Science writing news

Tabitha M. Powledge discusses the evidence on whether or not there are too many scientific studies whose results can't be reproduced in subsequent work. Her main point is that you can't put all of "science" in the same basket: "Those of us professionally interested in science are going to know that different fields of science have very different track records." Also, gauging how much of Tuesday's State of the Union speech was devoted to science, directly or otherwise.

Ben Adler's advice for reporters might be summarized as "Be careful what you say, and be careful what you quote." Both can be risky, Adler says: "For digital natives, media consumption is platform agnostic — a Twitter feed and NYTimes.com are both just websites, visited in rapid succession. And so, say news literacy and journalism experts, no one should let their standards slip just because they are posting something on Twitter instead of their publication's website."

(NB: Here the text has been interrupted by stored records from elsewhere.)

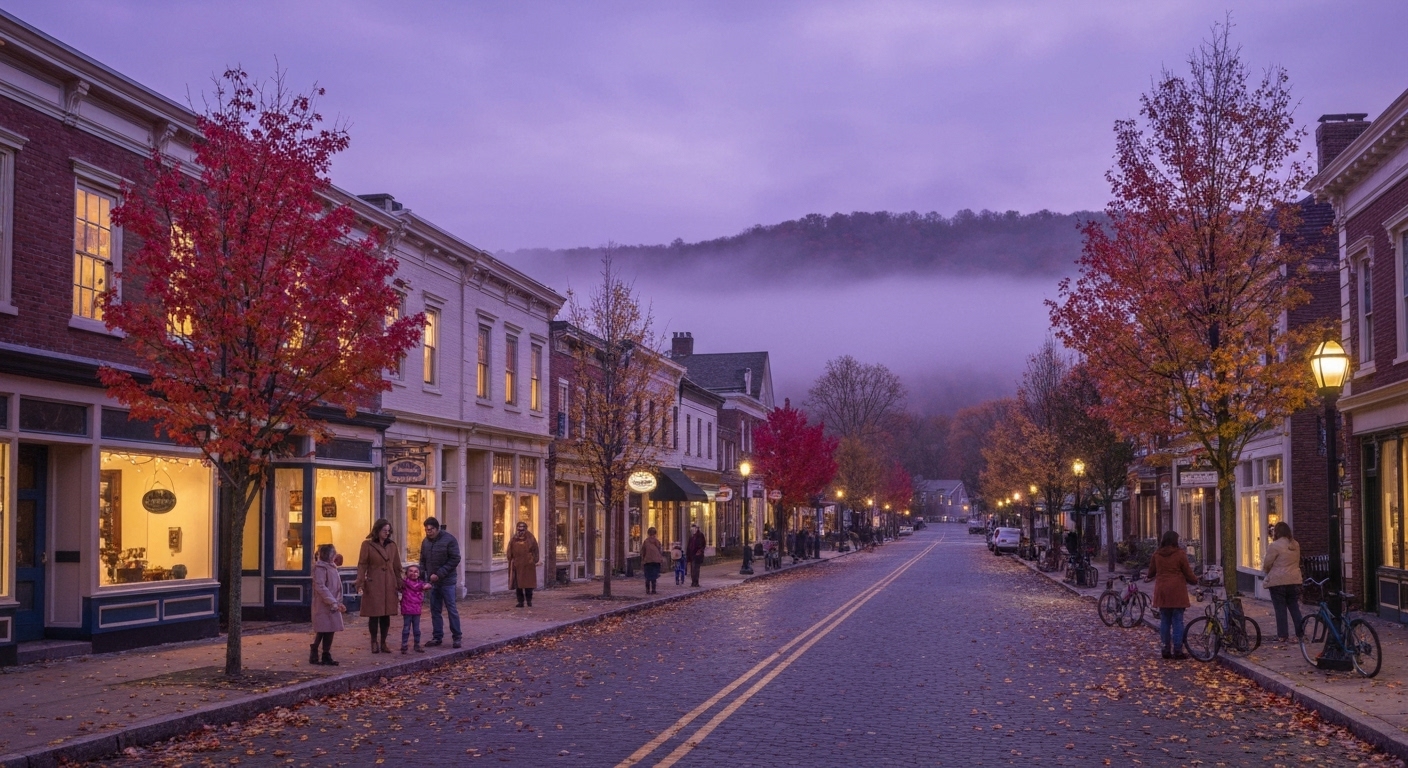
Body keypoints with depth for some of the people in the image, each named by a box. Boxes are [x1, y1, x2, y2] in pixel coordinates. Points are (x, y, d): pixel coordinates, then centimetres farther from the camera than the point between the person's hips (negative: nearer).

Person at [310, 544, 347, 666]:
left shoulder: (331, 567, 15)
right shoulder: (320, 568, -11)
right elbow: (321, 587, -19)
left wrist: (338, 603, 10)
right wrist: (333, 602, -22)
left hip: (332, 606, 8)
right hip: (323, 606, -8)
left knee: (329, 631, 7)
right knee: (322, 632, -4)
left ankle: (326, 657, 11)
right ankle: (314, 655, 5)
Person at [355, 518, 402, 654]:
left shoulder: (392, 546, 9)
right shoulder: (367, 545, -3)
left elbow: (397, 567, 12)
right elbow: (362, 565, -6)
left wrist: (400, 584, 8)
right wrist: (360, 584, -14)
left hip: (389, 585, 4)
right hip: (373, 585, -4)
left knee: (386, 615, 5)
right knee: (374, 615, -1)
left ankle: (383, 643, 14)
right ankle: (374, 642, 12)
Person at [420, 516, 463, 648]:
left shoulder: (449, 540, -10)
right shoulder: (426, 542, 7)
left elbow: (455, 559, -14)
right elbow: (423, 561, 15)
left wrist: (439, 574, -18)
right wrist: (421, 573, -4)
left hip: (447, 581, -5)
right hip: (433, 582, 5)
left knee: (452, 609, -2)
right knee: (435, 610, 8)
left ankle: (457, 637, 5)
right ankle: (437, 637, 16)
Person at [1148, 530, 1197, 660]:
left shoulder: (1156, 554, 4)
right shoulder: (1180, 554, -7)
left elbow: (1151, 573, 11)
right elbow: (1188, 574, -3)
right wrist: (1194, 581, 17)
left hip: (1162, 592, 4)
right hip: (1177, 591, -4)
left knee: (1164, 620, 9)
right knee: (1177, 621, 0)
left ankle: (1166, 649, 10)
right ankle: (1177, 650, 0)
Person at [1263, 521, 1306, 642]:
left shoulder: (1275, 546, -13)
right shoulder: (1296, 545, 9)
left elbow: (1267, 564, -8)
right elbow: (1297, 562, 16)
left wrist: (1266, 571, 13)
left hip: (1278, 582, -6)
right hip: (1294, 581, 6)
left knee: (1280, 609, 0)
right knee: (1295, 608, 11)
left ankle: (1282, 636, 0)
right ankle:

Have you heard that books-on-paper are dead and e-books now dominate? Don't believe it, Keith Cronin writes in a list of ten writing myths: "One of the latest industry studies showed that ebooks made up only 11% of the book market in 2012. Granted, that percentage has been rising yearly, and I'm eager to see the numbers for 2013. But the reality is that paper books are still the bread and butter of the book market." More from Business Insider.

So much for an epidemic of sexually transmitted diseases among Medicare patients. Michael Miner does the math: "To stick with absolute numbers, among Americans 20 to 24, there were a total of 545,934 cases of chlamydia and syphilis in 2011; among Americans 65 and older there were 1,202. To picture these STDs rampaging through both populations in the same way takes a certain bravado. It also takes credulous editors." More from Ronni Bennett.

Readers prefer to share stories that are positive and exciting, Maria Konnikova writes of a Penn marketing study: "When the researchers manipulated the framing of a story to be either negative (a person is injured) or positive (an injured person is 'trying to be better again'), they found that the positive framing made a piece far more popular." Also, fighting click-bait with software, and viral titles for famous books.

Maria Popova unearths a set of nine rules for healthy skepticism, set down by the man she calls "our era's greatest patron saint of reason and common sense." Popova writes that Sagan's politely named "baloney detection kit" comes from science but "contains invaluable tools of healthy skepticism that apply just as elegantly, and just as necessarily, to everyday life. By adopting the kit, we can all shield ourselves against clueless guile and deliberate manipulation."

Tabitha M. Powledge weighs in about "humaniqueness" and other ideas that surfaced in a discussion of scientific ideas whose time has passed: "Here’s an idea we can all get behind: Dump that left-brain/right-brain hogwash. Cognitive neuroscientist Sarah-Jayne Blakemore points out there is no basis for that beloved misapprehension. Despite the fact that some activities originate in certain brain locales, the two brain hemispheres are normally in constant communication."